FATF has published a draft guide for implementing digital identification systems. The guide also covers the work of cryptocurrency and blockchain companies.
The financial action task force on money laundering (FATF) has published a draft guide
digital identification for governments, regulated entities, and other stakeholders to ensure compliance with anti-money laundering (AML) and counter-terrorist financing (CFT) regulations.
According to the guidelines, the intergovernmental organization seeks to address emerging security and transparency issues as the financial transaction process moves more and more into the digital realm. On its website, the FATF listed a number of key questions, asking interested parties to provide feedback by email by November 29, 2019.
These issues include the specific risks that digital identification can pose to ensuring compliance with AML/CFT laws, how the technology can help expand access to financial services, how the system can help monitor transactions, and the potential impact on meeting FATF accounting requirements.

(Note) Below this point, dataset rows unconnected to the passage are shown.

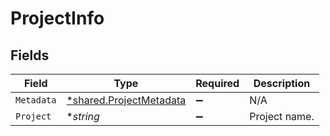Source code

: # ProjectInfo


## Fields

| Field                                                                    | Type                                                                     | Required                                                                 | Description                                                              |
| ------------------------------------------------------------------------ | ------------------------------------------------------------------------ | ------------------------------------------------------------------------ | ------------------------------------------------------------------------ |
| `Metadata`                                                               | [*shared.ProjectMetadata](../../../pkg/models/shared/projectmetadata.md) | :heavy_minus_sign:                                                       | N/A                                                                      |
| `Project`                                                                | **string*                                                                | :heavy_minus_sign:                                                       | Project name.                                                            |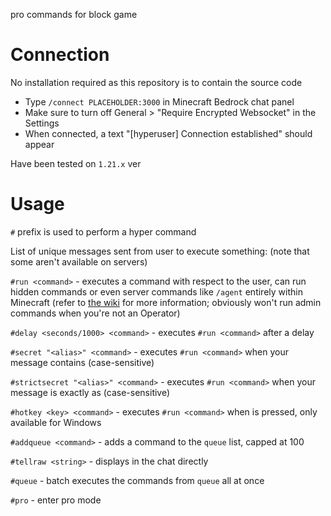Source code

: pro commands for block game

# Connection
No installation required as this repository is to contain the source code
- Type `/connect PLACEHOLDER:3000` in Minecraft Bedrock chat panel
- Make sure to turn off General > "Require Encrypted Websocket" in the Settings
- When connected, a text "[hyperuser] Connection established" should appear

Have been tested on `1.21.x` ver

# Usage
`#` prefix is used to perform a hyper command

List of unique messages sent from user to execute something: (note that some aren't available on servers)

`#run <command>` - executes a command with respect to the user, can run hidden commands or even server commands like `/agent` entirely within Minecraft (refer to [the wiki](https://minecraft.fandom.com/wiki/Commands) for more information; obviously won't run admin commands when you're not an Operator)

`#delay <seconds/1000> <command>` - executes `#run <command>` after a delay

`#secret "<alias>" <command>` - executes `#run <command>` when your message contains <alias> (case-sensitive)

`#strictsecret "<alias>" <command>` - executes `#run <command>` when your message is exactly as <alias> (case-sensitive)

`#hotkey <key> <command>` - executes `#run <command>` when <key> is pressed, only available for Windows

`#addqueue <command>` - adds a command to the `queue` list, capped at 100

`#tellraw <string>` - displays <string> in the chat directly

`#queue` - batch executes the commands from `queue` all at once

`#pro` - enter pro mode
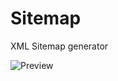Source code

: # Sitemap
XML Sitemap generator

![Preview](https://raw.githubusercontent.com/RobiNN1/PHP-Fusion-Infusions/master/infusions/sitemap/preview.png)
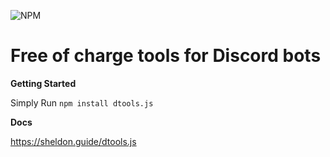 ![NPM](https://nodei.co/npm/dtools.js.png?downloads=true&downloadRank=true&stars=true)

# Free of charge tools for Discord bots

**Getting Started**

Simply Run `npm install dtools.js`

**Docs**

https://sheldon.guide/dtools.js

In particular, the guide refers to distributed registry technology (DLT) as a tool that can help the growth of digital identity networks. In its guidance, the FATF called on authorities to “develop clear guidelines or regulations that allow for the proper use of independent digital identification systems by organizations regulated for AML/CFT purposes.”
Meanwhile, the FATF suggests that regulated institutions, such as cryptocurrency exchanges, “use an informed risk-based approach when deploying digital identification systems to properly verify customers.”
The 77-page draft guide details many of the issues related to digital identification systems, including their reliability and independence, and how they can be used in conducting customer due diligence. The draft guide was created as part of the FATF’s efforts to combat money laundering and terrorist financing due to the growth of
use of stablecoins in international financial systems.
The organization also emphasized the importance of digital identification in payment systems, and the possibility of using the technology to identify stakeholders in transactions related to stablecoins.
In June, the FATF group published
the final version of the recommendations for regulating cryptocurrencies and the activities of cryptocurrency service operators. Recall that the final version of the recommendations obliges cryptocurrency exchanges to exchange information about customers.